13. M. B... se prévaut de propos qui lui auraient été tenus lors d'un entretien le 4 janvier 2021, au cours duquel son état de santé aurait été évoqué pour l'inciter à quitter ses fonctions et justifier que son arme de service lui soit retirée. Il se borne à produire à l'appui de ses allégations un message électronique dans lequel il relate cet entretien, sans toutefois que le retrait de son arme ne soit évoqué. Ces uniques éléments produits par le requérant ne sont pas de nature à faire présumer une situation de discrimination en lien avec son état de santé.
En ce qui concerne l'obligation de sécurité et de protection de la santé :
14. L'article L. 136-1 du code général de la fonction publique dispose que : " Des conditions d'hygiène et de sécurité de nature à préserver leur santé et leur intégrité physique sont assurées aux fonctionnaires durant leur travail ". Au surplus, il résulte de l'article L. 811-1 de ce code que, sauf dérogation, les règles applicables en matière d'hygiène et de sécurité dans les services de l'Etat sont celles définies par les livres Ier à V de la quatrième partie du code du travail, au sein desquels l'article L. 4121-1 prévoit que : " L'employeur prend les mesures nécessaires pour assurer la sécurité et protéger la santé physique et mentale des travailleurs. / Ces mesures comprennent : (...) 3° La mise en place d'une organisation et de moyens adaptés. (...) ".
15. En vertu de ces dispositions, il appartient aux autorités administratives, qui ont l'obligation de prendre les mesures nécessaires pour assurer la sécurité et protéger la santé physique et morale de leurs agents, d'assurer, sauf à commettre une faute de service, la bonne exécution des dispositions législatives et réglementaires qui ont cet objet.
16. M. B... soutient qu'il a alerté à de nombreuses reprises ses supérieurs hiérarchiques sur les retentissements sur son état de santé de l'absence de prise en compte de sa situation personnelle. Il résulte toutefois de ce qui a été dit précédemment que les demandes de l'intéressé n'ont pas rencontré d'opposition systématique de la part de l'autorité administrative, qui, si elle n'y a pas immédiatement fait droit, a répondu positivement à certains de ses souhaits et proposé des solutions adaptées à sa situation de famille et à l'intérêt du service. Il ne résulte ainsi pas de l'instruction qu'elle ait manqué à son obligation de protection de la santé du requérant.
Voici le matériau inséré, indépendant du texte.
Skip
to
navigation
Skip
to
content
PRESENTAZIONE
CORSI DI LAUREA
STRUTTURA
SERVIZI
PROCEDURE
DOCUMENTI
17. Il résulte de l'ensemble ce qui précède que M. B... n'est pas fondé à soutenir que c'est à tort que, par le jugement attaqué, le tribunal administratif de Paris a rejeté sa requête.
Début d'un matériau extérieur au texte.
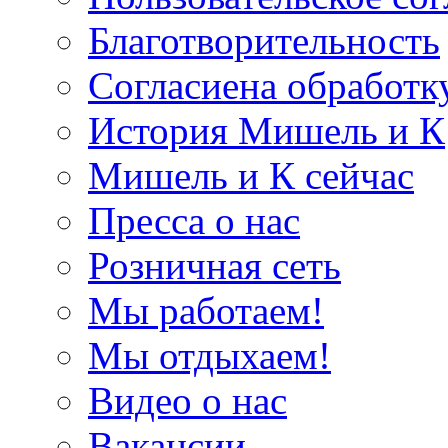
Благотворительность
Согласиена обработк
История Мишель и К
Мишель и К сейчас
Пресса о нас
Розничная сеть
Мы работаем!
Мы отдыхаем!
Видео о нас
Вакансии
Sur les conclusions relatives aux frais de l'instance :
18. Les dispositions de l'article L. 761-1 du code de justice administrative font obstacle à ce que soit mise à la charge de l'Etat, qui n'est pas la partie perdante dans la présente instance, la somme que M. B... demande au titre des frais exposés et non compris dans les dépens.
DECIDE:
Article 1er : La requête de M. B... est rejetée.
Article 2 : Le présent arrêt sera notifié à M. A... B... et au ministre d'Etat, ministre de l'intérieur.
Copie en sera adressée au préfet de police.
Délibéré après l'audience du 8 janvier 2025, à laquelle siégeaient :
Mme Vidal, présidente de chambre,
Mme Bories, présidente assesseure,
M. Segretain, premier conseiller.
Rendu public par mise à disposition au greffe le 22 janvier 2025.
La rapporteure,
C. BORIES
La présidente,
S. VIDALLe greffier,
C. MONGIS
La République mande et ordonne au ministre d'Etat, ministre de l'intérieur en ce qui le concerne ou à tous commissaires de justice à ce requis en ce qui concerne les voies de droit commun contre les parties privées, de pourvoir à l'exécution de la présente décision.